Saturday, April 2, 2011

Book review: The outermost house by Henry Beston

Henry Beston decided to try to live a full year in a tiny cottage on the sand dunes of Cape Cod, that little shoe-like stretch of land that juts out below Boston on North America's East Coast and frequently battered by stormy Nor'Easters.  This was in 1926, and his only human companions were the people at the Coast Guard Stations, who walked the beach nightly to look for ships in distress, since this is a famously disastrous coastline with many sandbars, bad weather, and stormy skies.  But the ships and people form only a small part of his diary, which is probably among the best nature writing I have read in English.

He describes, feels, and paints with words the migration of the seabirds, the swallows in the air, insect life, stranded fishes, and grassy dunes.  Straightforward, gorgeous, and filled with impressionistic sentences, this is a wonderful book to read.  Beston describes a different time, without phones and regular transportation, but the same birds are still flying north every spring, and the same beach plums are ripening in September.

I got my 1949 edition on Bookmooch, but this title is still in print.  It is considered a classic, but I have read many classics that don't live up to becoming my own classic books.  This one is far beyond classic.

Beston's cottage and land was given to the Audobon Society in 1960, and was finally reclaimed by the sea in 1978, when the storms had eroded the beach so much that the house was swept away during a big winterstorm.

 Cape Cod Beach Sandstorm
(Cape Cod Beach Sandstorm in April by Bob Gaffney on Flickr)

Here are just a few examples from the book:   

[Beston's foreword]   "Nature is a part of our humanity, and without some awareness and experience of that divine mystery man ceases to be man.
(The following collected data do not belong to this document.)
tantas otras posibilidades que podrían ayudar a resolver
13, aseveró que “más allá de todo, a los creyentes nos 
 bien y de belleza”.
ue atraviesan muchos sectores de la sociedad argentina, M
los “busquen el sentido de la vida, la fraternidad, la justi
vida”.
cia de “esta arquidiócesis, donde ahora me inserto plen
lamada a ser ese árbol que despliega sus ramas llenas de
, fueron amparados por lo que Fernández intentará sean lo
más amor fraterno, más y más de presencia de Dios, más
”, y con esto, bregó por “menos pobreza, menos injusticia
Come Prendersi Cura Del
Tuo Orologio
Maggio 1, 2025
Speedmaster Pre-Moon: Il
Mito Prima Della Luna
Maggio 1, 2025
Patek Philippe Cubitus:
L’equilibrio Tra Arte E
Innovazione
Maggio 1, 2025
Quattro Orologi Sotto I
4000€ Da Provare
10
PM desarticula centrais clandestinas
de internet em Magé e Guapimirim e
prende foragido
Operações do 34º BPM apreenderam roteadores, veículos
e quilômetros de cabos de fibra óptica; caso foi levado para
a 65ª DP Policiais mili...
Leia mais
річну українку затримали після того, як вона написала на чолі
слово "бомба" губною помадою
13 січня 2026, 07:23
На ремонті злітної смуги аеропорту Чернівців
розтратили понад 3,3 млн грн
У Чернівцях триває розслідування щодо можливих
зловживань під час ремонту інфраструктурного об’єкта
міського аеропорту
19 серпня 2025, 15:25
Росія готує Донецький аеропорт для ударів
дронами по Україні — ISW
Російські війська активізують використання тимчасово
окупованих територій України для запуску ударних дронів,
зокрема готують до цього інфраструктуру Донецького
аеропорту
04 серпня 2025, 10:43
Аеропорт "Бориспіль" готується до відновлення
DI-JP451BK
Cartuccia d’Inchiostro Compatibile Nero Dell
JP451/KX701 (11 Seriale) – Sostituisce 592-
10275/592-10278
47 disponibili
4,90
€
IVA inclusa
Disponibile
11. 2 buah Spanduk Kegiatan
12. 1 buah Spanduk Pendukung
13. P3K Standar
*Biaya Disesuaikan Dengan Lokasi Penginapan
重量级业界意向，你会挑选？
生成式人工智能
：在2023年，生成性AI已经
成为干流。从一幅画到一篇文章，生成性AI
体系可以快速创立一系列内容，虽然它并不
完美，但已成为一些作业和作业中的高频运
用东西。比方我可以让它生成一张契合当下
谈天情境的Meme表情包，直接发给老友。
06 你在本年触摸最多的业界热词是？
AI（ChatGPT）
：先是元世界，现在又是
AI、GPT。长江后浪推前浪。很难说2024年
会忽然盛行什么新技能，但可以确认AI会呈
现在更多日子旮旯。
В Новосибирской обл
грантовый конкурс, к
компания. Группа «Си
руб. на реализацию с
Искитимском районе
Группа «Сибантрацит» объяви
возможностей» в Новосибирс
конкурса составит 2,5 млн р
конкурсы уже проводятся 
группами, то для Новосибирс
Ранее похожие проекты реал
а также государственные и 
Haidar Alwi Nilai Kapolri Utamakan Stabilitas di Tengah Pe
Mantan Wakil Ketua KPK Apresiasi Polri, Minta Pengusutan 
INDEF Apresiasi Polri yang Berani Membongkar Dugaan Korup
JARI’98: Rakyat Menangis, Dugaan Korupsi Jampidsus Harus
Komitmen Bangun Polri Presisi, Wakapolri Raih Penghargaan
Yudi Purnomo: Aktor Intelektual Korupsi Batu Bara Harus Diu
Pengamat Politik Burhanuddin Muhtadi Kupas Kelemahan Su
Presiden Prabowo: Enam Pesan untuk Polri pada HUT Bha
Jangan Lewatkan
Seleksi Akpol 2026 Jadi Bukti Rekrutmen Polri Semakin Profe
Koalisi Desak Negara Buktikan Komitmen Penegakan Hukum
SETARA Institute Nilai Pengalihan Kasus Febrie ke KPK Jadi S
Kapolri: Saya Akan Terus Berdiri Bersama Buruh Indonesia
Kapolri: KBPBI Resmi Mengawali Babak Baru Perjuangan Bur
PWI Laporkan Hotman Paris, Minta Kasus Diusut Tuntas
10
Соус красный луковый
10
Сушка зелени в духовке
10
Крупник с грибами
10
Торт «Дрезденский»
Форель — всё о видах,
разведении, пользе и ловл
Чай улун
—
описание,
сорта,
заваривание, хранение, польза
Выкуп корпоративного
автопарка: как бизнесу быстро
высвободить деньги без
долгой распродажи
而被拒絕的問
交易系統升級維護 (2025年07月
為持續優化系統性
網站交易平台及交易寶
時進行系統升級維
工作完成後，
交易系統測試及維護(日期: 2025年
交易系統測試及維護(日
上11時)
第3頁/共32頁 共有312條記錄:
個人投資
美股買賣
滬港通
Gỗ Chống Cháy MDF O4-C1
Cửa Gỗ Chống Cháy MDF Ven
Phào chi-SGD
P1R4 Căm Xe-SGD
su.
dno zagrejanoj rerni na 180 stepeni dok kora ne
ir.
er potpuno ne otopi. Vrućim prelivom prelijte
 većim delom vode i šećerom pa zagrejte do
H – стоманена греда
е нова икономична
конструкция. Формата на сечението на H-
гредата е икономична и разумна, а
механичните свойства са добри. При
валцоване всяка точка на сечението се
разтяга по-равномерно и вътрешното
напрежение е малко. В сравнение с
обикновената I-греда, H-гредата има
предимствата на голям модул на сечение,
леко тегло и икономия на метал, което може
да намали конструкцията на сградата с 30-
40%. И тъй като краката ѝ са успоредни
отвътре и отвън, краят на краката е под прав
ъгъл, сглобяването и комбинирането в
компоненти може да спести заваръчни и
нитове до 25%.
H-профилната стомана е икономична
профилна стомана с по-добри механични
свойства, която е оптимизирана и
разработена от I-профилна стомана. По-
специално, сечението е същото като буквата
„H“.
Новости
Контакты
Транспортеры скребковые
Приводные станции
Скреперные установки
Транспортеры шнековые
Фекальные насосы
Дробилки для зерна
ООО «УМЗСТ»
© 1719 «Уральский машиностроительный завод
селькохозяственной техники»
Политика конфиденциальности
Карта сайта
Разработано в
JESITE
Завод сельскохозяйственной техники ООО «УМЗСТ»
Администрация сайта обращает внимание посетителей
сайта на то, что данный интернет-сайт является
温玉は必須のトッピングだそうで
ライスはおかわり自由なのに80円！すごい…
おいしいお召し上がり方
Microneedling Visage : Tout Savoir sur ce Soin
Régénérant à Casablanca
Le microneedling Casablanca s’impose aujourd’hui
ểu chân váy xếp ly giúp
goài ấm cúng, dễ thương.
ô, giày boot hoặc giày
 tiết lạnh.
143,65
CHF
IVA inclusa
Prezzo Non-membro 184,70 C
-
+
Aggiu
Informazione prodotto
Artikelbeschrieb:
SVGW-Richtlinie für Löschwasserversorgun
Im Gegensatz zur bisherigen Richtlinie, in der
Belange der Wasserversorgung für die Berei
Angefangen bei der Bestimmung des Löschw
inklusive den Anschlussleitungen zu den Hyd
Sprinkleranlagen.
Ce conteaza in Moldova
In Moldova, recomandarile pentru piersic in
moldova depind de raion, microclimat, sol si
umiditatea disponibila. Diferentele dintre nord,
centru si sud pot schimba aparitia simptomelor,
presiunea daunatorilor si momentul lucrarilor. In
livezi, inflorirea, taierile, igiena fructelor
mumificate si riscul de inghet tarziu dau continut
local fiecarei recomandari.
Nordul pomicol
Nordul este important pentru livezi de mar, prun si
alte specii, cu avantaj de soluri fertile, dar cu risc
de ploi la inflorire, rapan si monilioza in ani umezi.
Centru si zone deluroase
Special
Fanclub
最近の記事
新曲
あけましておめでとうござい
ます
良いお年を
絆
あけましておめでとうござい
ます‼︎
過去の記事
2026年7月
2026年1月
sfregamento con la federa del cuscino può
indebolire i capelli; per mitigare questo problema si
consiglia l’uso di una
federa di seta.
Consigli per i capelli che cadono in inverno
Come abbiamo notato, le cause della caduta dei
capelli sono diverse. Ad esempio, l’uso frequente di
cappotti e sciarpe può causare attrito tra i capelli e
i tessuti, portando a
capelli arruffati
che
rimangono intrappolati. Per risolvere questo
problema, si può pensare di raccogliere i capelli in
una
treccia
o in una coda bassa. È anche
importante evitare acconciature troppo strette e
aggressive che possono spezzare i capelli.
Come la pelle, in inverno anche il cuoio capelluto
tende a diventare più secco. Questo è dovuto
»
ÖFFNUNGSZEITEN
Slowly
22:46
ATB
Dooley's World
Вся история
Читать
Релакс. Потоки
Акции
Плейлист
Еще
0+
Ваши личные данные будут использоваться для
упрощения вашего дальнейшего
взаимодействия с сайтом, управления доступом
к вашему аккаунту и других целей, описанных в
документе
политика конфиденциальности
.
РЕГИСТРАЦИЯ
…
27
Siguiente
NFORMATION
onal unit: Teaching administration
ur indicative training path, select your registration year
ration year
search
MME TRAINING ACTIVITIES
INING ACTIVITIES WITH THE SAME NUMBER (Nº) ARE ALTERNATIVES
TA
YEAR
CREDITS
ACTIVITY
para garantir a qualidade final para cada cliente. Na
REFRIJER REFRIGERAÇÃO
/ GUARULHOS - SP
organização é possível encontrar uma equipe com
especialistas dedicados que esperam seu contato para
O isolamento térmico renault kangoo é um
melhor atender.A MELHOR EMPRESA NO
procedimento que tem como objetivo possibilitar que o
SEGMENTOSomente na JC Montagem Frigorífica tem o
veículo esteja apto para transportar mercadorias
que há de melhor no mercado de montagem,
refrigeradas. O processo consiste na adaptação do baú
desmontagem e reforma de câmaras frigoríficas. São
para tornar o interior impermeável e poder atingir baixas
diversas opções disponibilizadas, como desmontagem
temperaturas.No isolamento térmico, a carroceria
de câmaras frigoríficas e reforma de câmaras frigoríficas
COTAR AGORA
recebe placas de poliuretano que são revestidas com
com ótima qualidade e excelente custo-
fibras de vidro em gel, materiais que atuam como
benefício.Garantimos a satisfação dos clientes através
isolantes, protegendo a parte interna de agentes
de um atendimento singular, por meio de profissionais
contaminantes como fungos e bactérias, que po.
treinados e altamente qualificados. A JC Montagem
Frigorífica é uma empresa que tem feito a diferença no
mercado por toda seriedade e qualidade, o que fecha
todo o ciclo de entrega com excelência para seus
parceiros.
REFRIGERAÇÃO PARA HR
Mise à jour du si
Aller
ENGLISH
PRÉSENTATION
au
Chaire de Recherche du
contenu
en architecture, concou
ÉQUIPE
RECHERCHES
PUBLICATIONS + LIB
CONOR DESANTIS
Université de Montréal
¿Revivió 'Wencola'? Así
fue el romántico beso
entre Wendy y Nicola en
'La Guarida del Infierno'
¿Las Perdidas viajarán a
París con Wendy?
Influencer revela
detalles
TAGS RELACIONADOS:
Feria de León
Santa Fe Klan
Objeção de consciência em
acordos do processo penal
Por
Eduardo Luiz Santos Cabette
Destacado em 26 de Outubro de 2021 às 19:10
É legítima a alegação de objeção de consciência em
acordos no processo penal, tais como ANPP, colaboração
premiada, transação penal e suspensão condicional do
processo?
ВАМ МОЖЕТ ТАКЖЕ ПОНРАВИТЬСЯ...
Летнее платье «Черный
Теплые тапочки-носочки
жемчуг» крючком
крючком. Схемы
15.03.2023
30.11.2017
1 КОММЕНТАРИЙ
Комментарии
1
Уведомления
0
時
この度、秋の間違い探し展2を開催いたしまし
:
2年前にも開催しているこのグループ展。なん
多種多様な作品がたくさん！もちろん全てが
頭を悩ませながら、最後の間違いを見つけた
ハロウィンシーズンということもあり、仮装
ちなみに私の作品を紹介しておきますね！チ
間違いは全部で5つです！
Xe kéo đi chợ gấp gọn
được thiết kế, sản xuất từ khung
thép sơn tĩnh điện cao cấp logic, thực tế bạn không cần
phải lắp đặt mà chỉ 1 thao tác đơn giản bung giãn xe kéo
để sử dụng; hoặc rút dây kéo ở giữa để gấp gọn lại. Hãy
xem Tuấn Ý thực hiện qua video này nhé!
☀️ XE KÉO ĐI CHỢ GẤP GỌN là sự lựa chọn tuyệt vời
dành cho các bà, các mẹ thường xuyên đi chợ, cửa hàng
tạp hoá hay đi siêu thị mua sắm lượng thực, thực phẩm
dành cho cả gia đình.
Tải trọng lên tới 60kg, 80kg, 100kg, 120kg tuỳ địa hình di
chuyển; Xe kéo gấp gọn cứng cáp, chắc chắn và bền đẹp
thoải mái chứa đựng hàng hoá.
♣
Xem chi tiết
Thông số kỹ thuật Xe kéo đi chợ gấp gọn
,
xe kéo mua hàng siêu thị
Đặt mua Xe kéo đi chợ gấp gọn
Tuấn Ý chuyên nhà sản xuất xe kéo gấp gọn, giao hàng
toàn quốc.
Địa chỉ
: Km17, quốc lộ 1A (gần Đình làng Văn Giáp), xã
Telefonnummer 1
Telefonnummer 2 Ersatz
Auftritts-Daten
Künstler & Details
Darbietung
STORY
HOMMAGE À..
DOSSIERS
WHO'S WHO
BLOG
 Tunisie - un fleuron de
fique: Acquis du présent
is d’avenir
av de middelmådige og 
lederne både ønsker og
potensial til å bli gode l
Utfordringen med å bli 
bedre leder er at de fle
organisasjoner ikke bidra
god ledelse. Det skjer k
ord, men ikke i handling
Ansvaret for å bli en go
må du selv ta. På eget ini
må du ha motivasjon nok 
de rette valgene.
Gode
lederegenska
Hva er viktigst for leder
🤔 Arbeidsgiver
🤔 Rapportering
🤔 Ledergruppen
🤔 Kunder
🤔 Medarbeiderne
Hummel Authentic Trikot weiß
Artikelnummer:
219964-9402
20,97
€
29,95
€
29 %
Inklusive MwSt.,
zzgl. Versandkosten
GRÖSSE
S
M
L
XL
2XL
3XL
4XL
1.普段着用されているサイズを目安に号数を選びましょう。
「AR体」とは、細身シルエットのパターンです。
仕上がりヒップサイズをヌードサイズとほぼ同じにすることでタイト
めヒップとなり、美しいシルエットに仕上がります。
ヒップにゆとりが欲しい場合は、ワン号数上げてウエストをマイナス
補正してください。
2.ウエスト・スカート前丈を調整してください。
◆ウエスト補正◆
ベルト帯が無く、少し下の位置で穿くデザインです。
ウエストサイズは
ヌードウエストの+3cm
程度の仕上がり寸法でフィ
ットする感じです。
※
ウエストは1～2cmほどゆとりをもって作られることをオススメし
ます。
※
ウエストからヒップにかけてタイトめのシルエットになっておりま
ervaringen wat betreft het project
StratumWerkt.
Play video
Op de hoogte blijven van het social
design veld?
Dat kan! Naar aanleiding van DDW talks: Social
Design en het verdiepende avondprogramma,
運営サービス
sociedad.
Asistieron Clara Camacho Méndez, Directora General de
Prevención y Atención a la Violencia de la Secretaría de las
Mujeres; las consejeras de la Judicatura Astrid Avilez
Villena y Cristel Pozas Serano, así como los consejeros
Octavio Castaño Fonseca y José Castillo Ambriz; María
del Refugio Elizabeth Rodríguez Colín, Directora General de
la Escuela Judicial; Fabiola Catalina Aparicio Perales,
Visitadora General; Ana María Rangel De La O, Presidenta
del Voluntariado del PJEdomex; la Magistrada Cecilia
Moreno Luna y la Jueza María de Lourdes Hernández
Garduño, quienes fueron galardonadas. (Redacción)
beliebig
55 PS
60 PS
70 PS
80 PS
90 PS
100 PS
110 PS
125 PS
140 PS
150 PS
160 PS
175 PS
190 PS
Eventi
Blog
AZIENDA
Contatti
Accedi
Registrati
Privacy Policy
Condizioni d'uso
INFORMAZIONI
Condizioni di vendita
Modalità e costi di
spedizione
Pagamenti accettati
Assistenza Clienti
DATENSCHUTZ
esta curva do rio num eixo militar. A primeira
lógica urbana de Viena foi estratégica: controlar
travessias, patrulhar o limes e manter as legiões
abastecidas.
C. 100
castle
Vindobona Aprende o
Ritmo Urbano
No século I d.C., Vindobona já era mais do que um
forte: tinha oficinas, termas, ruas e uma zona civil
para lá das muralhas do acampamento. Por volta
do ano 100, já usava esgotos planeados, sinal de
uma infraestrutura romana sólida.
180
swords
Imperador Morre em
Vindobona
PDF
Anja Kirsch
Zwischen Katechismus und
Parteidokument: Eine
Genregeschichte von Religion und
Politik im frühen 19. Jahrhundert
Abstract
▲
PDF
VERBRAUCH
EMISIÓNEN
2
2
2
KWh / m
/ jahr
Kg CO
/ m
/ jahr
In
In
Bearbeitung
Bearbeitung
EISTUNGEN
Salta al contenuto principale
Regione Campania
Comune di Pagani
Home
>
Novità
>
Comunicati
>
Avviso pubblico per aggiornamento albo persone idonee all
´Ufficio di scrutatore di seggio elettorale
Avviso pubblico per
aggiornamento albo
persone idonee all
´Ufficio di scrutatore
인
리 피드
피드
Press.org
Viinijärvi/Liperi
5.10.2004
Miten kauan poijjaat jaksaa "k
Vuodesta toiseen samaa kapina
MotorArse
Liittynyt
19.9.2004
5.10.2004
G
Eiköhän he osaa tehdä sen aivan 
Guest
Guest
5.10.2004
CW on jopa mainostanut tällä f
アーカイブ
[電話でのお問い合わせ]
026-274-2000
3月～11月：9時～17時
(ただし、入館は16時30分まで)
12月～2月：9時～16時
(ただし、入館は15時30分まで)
When the Pleiades and the wind in the grass are no longer a part of the human spirit, a part of very flesh and bone, man becomes, as it were, a kind of cosmic outlaw, having neither the completeness and integrity of the animal nor the birthright of a true humanity."

[autumn, ocean and birds]  "For the animal shall not be measured by man. In a world older and more complete than ours they move finished and complete, gifted with extensions of the senses we have lost or never attained, living by voices we shall never hear. They are not brethren, they are not underlings; they are other nations, caught with ourselves in the net of life and time, fellow prisoners of the splendour and travail of the earth.  "
 
[midvinter] "A year indoors is a journey along a paper calendar; a year in outer nature is the accomplishment of a tremendous ritual. To share in it, one must have a knowledge of the pilgrimages of the sun, and something of that natural sense of him and feeling for him which made even the most primitive people mark the summer limits of his advance and the last December ebb of his decline."
 
[midvinter] "Animal life has disappeared into the chill air, the heavy, lifeless sand.  On the surface, nothing remains of the insect world.  That multiplicity of insect tracks, those fantastic ribbons which grasshoppers, promenading flies, spiders, and beetles printed on the dunes as they went about their hungry and mysterious purposes, have come to an end in this world and left it all the poorer."

2 comments:

Unknown said...

Hello Flickr friend. This has been one of my vave books for years. Nice review.

LS said...

Thanks Jody! I am glad it is one of your favorite books too.